If you’re reading this blog, there is an excellent chance that you work in the arena of customer engagement, which is being bombarded by higher customer expectations (nay, demands), rapid technical advances, and competitive comparisons that are one click away. It doesn’t matter how old you are or how old your staff members are; we’re all in this together. And guess what? You can teach an old dog new tricks.
If you’ve hired the right people, you have a small army of customer advocates who want to provide great experiences to customers. (See Steven Thurlow’s post entitled Empowering the Next-Gen Customer Advocate.)
Employees who spend most of their day interacting with customers (in a customer engagement center) or doing work on behalf of customers (in the back office) need to have a click-reducing interface to their activities that is streamlined, intuitive, contextual, fast, and unified.
Customer data is often spread all over the place—contact info here, billing info there, products and services over yonder, and interaction history scattered about.
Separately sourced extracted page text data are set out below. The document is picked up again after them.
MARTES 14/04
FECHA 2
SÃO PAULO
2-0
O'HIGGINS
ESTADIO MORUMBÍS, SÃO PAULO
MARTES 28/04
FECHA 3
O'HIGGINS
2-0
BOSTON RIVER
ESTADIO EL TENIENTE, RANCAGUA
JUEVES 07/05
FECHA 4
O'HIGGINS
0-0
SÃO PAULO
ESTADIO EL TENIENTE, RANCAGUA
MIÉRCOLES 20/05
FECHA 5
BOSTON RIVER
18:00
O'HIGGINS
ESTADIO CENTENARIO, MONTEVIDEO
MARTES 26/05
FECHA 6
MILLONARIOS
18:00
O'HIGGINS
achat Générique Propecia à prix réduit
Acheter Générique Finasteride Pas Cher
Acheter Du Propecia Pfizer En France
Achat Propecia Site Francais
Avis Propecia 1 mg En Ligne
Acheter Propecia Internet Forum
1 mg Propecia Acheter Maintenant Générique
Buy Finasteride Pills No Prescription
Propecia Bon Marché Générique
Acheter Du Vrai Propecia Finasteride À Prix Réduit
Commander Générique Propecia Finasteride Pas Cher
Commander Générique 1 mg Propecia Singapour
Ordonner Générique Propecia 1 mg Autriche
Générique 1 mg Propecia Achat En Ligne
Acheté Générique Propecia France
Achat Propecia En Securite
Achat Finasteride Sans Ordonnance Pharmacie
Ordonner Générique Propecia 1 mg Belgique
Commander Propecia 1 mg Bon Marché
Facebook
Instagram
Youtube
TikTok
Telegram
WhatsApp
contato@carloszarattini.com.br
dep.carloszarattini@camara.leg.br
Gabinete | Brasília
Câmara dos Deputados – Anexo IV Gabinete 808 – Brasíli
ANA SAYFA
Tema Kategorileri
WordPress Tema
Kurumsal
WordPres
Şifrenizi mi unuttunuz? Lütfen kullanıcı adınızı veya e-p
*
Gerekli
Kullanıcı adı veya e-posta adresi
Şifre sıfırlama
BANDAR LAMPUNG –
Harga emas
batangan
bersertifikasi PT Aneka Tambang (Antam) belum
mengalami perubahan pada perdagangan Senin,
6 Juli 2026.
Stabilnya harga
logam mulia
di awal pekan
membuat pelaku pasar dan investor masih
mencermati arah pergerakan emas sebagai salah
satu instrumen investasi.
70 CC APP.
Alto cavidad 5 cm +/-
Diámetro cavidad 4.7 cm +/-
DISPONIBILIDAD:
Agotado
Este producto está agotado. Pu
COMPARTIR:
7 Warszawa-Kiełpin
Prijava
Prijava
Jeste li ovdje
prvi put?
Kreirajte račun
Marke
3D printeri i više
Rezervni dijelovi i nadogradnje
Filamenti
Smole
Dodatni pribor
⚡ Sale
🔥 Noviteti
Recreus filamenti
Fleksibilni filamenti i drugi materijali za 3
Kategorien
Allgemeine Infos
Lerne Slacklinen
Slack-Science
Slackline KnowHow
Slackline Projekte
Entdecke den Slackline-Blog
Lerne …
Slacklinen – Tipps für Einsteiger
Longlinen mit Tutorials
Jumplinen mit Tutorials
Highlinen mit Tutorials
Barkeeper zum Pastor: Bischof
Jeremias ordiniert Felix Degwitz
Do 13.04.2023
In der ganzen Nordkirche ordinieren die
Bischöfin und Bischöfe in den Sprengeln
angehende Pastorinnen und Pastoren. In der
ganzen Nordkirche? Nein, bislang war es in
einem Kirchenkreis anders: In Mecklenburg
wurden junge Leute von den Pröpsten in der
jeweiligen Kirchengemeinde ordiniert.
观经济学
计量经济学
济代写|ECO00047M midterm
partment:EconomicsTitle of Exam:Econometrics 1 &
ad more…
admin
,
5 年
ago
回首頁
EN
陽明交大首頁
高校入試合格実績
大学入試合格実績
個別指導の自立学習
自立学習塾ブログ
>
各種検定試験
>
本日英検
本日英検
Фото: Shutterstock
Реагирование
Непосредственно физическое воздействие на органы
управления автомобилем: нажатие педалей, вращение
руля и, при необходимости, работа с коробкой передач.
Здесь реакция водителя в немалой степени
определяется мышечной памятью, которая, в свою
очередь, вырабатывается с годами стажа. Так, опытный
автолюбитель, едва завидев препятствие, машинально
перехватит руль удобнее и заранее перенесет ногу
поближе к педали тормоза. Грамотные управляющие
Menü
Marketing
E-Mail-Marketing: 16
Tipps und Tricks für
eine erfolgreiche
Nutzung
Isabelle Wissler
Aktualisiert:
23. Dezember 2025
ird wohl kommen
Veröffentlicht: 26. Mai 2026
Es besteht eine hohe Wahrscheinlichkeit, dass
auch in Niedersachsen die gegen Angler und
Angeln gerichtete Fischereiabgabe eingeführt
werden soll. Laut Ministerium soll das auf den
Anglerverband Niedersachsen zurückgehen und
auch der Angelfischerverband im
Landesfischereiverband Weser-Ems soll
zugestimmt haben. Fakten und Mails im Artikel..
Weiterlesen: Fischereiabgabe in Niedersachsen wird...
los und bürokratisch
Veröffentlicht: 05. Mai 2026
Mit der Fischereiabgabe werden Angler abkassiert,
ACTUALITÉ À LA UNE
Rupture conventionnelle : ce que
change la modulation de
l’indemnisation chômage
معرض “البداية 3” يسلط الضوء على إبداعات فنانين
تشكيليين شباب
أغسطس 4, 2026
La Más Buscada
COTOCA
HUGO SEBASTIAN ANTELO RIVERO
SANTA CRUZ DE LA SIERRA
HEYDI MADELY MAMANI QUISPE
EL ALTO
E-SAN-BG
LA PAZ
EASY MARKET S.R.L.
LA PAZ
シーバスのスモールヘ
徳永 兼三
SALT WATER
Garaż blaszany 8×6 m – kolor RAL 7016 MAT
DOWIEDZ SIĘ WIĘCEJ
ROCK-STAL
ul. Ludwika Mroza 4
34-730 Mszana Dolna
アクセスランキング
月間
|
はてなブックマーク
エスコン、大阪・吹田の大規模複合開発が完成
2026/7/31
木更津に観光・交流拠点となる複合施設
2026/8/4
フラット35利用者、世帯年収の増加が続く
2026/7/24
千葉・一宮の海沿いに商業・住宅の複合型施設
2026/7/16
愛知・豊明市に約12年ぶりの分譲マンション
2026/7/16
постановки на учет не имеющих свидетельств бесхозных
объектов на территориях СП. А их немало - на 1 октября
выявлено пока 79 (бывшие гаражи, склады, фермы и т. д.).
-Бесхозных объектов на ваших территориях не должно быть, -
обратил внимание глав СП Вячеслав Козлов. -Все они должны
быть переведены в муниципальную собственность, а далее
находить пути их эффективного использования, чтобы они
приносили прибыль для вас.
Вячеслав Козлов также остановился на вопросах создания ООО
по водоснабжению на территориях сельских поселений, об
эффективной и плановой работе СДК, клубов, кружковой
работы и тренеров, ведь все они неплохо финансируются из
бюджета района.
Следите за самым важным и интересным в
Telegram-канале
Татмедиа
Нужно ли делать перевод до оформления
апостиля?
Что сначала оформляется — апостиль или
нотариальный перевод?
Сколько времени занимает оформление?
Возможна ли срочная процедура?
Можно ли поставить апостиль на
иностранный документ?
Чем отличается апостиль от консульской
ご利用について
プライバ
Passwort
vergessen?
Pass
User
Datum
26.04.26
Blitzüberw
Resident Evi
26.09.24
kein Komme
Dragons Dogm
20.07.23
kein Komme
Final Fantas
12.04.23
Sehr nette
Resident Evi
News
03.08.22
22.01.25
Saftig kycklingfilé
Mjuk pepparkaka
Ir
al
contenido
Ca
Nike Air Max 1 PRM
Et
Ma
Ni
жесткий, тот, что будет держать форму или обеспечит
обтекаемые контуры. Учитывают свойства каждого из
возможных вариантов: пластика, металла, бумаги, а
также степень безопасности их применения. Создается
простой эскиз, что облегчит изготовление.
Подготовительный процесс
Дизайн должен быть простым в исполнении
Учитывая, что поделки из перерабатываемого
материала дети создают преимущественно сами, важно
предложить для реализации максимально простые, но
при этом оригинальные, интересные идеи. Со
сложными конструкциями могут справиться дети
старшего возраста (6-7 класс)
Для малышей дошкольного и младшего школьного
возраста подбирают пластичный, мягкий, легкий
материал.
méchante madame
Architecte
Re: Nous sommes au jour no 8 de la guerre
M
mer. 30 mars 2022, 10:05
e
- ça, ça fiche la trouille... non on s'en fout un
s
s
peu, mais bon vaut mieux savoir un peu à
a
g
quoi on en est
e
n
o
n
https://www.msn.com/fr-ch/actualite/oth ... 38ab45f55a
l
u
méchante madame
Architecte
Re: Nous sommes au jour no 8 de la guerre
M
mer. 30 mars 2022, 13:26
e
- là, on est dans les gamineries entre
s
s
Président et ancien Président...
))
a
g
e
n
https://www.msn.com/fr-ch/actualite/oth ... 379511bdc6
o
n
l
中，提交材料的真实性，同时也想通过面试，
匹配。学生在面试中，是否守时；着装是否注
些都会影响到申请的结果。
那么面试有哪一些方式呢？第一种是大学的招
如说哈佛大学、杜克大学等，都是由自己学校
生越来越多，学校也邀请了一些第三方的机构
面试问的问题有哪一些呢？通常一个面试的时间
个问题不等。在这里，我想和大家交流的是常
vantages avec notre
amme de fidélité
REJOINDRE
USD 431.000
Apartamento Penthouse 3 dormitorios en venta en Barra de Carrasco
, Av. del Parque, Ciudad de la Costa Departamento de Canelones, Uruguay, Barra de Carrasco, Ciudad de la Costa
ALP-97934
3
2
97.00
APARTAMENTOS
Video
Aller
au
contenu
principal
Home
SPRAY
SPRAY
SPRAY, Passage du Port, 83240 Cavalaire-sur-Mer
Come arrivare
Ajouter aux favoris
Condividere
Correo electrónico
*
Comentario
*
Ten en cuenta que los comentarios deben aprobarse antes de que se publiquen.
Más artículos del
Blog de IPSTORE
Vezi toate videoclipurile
Navigating that is costly. Omer Minkara’s research at Aberdeen pegs it at 15 percent of an agent’s time. Check out this 90-second video intro to his research.
A modern employee desktop helps front-line and back-office employees:
- Focus on understanding and meeting the specific needs and requirements of each customer—to exceed customer expectations throughout the journey.
- Be ready for every interaction with all the right context and resources at hand—to provide swift, personalized information and issue resolution.
- Create and leverage opportunities to go above and beyond—to delight the customer to support exemplary experiences that win over customers’ hearts and minds.
- Be responsive to evolving customer, employee and business needs—so employees can embrace the role of customer advocate, as opposed to simply company agent.
Employees who serve customers want to be empowered and enabled by the systems they use. Brian Clancy, manager of contact center operations for AARP, told me that his Member Relationship Associates were elated to have tools that made their work easier and faster.
What used to take 10-11 steps now takes one. Providing them with up-to-date knowledge used to take four hours and now takes minutes. Transaction training time has been significantly reduced, allowing more time to spend on infusing new-hires with the AARP mission and culture. You can hear all about it in a webinar I’m doing with Brian on October 13 (register to attend or view the recording here).
Full disclosure: I am a card-carrying AARP member—a quinquagenarian privilege—and I use the app on my smart phone.